Today in history


Today is Sunday, May 19, the 139th day of 2013. There are 226 days left in the year.

Associated Press

On this date in:

1536: Anne Boleyn, the second wife of England’s King Henry VIII, is beheaded after being convicted of adultery.

1913: California Gov. Hiram Johnson signs the Webb-Hartley Law prohibiting “aliens ineligible to citizenship” from owning farm land, a measure targeting Asian immigrants, particularly Japanese.

1921: Congress passes, and President Warren G. Harding signs, the Emergency Quota Act, which established national quotas for immigrants.

1935: T.E. Lawrence, also known as “Lawrence of Arabia,” dies in Dorset, England, six days after a motorcycle crash.

1962: Actress Marilyn Monroe sings “Happy Birthday to You” to President John F. Kennedy during a Democratic fundraiser in New York.

1973: Secretariat wins the Preakness Stakes, the second of his Triple Crown victories.

1981: Five British soldiers are killed by an Irish Republican Army landmine in County Armagh, Northern Ireland.

1994: Former first lady Jacqueline Kennedy Onassis dies in New York at age 64.

Vindicator files

1988: A report by Dr. Terry Buss of the University of Akron shows that Mahoning County Prosecutor Gary Van Brocklin is not prosecuting as many felons as his predecessor, Vincent Gilmartin, but at the same time he is keeping a campaign promise to agree to fewer plea bargains. The report is expected to be an issue as Van Brocklin is challenged in the fall by Democrat James Philomena.

The city of Campbell joins neighboring Struthers in voicing its displeasure with a countywide vote that created Mill Creek Metropolitan Park District and is proposing legal action to set aside the vote.

The Belmont Avenue bridge near downtown is being dismantled, and the land will be graded to eliminate the need for a bridge.

1973: Applications are being accepted for the 300 jobs the Joseph Horne Co. is expected to fill when it opens its new store in the Southern Park Mall.

Youngstown district steel plants, which are under pressure to boost production to meet expanding demand for their products, could face an energy shortage in natural gas, electricity, coal and coke.

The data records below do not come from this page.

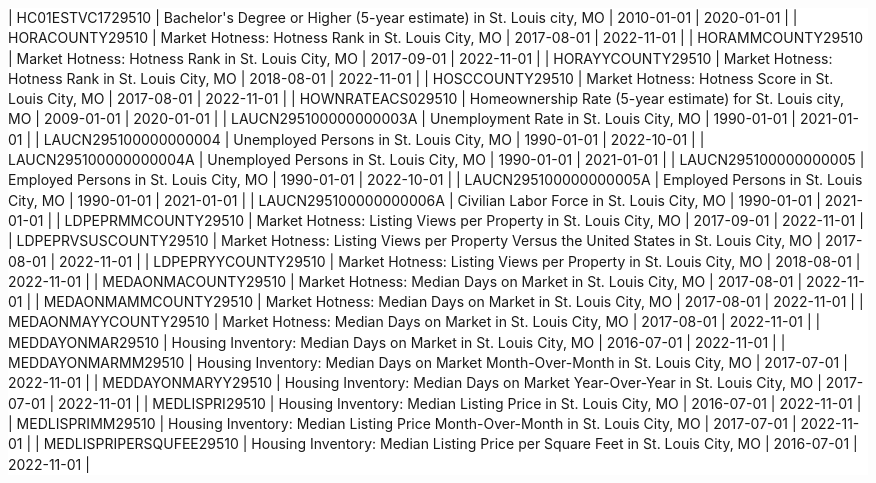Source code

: | HC01ESTVC1729510          | Bachelor's Degree or Higher (5-year estimate) in St. Louis city, MO                                                                                                         | 2010-01-01          | 2020-01-01        |
| HORACOUNTY29510           | Market Hotness: Hotness Rank in St. Louis City, MO                                                                                                                          | 2017-08-01          | 2022-11-01        |
| HORAMMCOUNTY29510         | Market Hotness: Hotness Rank in St. Louis City, MO                                                                                                                          | 2017-09-01          | 2022-11-01        |
| HORAYYCOUNTY29510         | Market Hotness: Hotness Rank in St. Louis City, MO                                                                                                                          | 2018-08-01          | 2022-11-01        |
| HOSCCOUNTY29510           | Market Hotness: Hotness Score in St. Louis City, MO                                                                                                                         | 2017-08-01          | 2022-11-01        |
| HOWNRATEACS029510         | Homeownership Rate (5-year estimate) for St. Louis city, MO                                                                                                                 | 2009-01-01          | 2020-01-01        |
| LAUCN295100000000003A     | Unemployment Rate in St. Louis City, MO                                                                                                                                     | 1990-01-01          | 2021-01-01        |
| LAUCN295100000000004      | Unemployed Persons in St. Louis City, MO                                                                                                                                    | 1990-01-01          | 2022-10-01        |
| LAUCN295100000000004A     | Unemployed Persons in St. Louis City, MO                                                                                                                                    | 1990-01-01          | 2021-01-01        |
| LAUCN295100000000005      | Employed Persons in St. Louis City, MO                                                                                                                                      | 1990-01-01          | 2022-10-01        |
| LAUCN295100000000005A     | Employed Persons in St. Louis City, MO                                                                                                                                      | 1990-01-01          | 2021-01-01        |
| LAUCN295100000000006A     | Civilian Labor Force in St. Louis City, MO                                                                                                                                  | 1990-01-01          | 2021-01-01        |
| LDPEPRMMCOUNTY29510       | Market Hotness: Listing Views per Property in St. Louis City, MO                                                                                                            | 2017-09-01          | 2022-11-01        |
| LDPEPRVSUSCOUNTY29510     | Market Hotness: Listing Views per Property Versus the United States in St. Louis City, MO                                                                                   | 2017-08-01          | 2022-11-01        |
| LDPEPRYYCOUNTY29510       | Market Hotness: Listing Views per Property in St. Louis City, MO                                                                                                            | 2018-08-01          | 2022-11-01        |
| MEDAONMACOUNTY29510       | Market Hotness: Median Days on Market in St. Louis City, MO                                                                                                                 | 2017-08-01          | 2022-11-01        |
| MEDAONMAMMCOUNTY29510     | Market Hotness: Median Days on Market in St. Louis City, MO                                                                                                                 | 2017-08-01          | 2022-11-01        |
| MEDAONMAYYCOUNTY29510     | Market Hotness: Median Days on Market in St. Louis City, MO                                                                                                                 | 2017-08-01          | 2022-11-01        |
| MEDDAYONMAR29510          | Housing Inventory: Median Days on Market in St. Louis City, MO                                                                                                              | 2016-07-01          | 2022-11-01        |
| MEDDAYONMARMM29510        | Housing Inventory: Median Days on Market Month-Over-Month in St. Louis City, MO                                                                                             | 2017-07-01          | 2022-11-01        |
| MEDDAYONMARYY29510        | Housing Inventory: Median Days on Market Year-Over-Year in St. Louis City, MO                                                                                               | 2017-07-01          | 2022-11-01        |
| MEDLISPRI29510            | Housing Inventory: Median Listing Price in St. Louis City, MO                                                                                                               | 2016-07-01          | 2022-11-01        |
| MEDLISPRIMM29510          | Housing Inventory: Median Listing Price Month-Over-Month in St. Louis City, MO                                                                                              | 2017-07-01          | 2022-11-01        |
| MEDLISPRIPERSQUFEE29510   | Housing Inventory: Median Listing Price per Square Feet in St. Louis City, MO                                                                                               | 2016-07-01          | 2022-11-01        |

Students from Jackson Milton schools and Cub Scouts Pack 50 at St. Brendan’s scour the dry lake bed of Lake Milton, gathering enough rubbish and debris to fill three trucks.

Four new nationality groups — Chinese, Puerto Rican, Ghanian and Nigerian — join the second annual Youngstown Folk Festival at the International Institute.

1963: H.J. DeLaCroix, supervisor of industrial relations for Youngstown Sheet & Tube Co., is chairman for the 24th annual conference of the Mahoning Valley Industrial Management Association, which will be at the Hotel Pick-Ohio.

State Sen. Gloria Schaffer of Connecticut encourages women to be more active in politics when she speaks to more than 400 women at the two-day spring convention of the Federated Democratic Women of Ohio at the Hotel Pick-Ohio.

Pope John XXIII renews his prayers for Christian unity during an audience in St. Peter Basilica attended by The Vindicator Spring Tour party and thousands of other Christians from many nations.

1938: Struthers City Council passes a resolution calling for city police to remove pinball machines from business places in the city.

Roy “Happy” Marino, Youngstown racketeer who was taken for a one-way gangland ride in September, was one of three men accused by Mike Russell, a Wheeling , W. Va. rackets king, of stealing $35,000 from Russell’s safe, according to testimony in Mahoning County Common Pleas Court.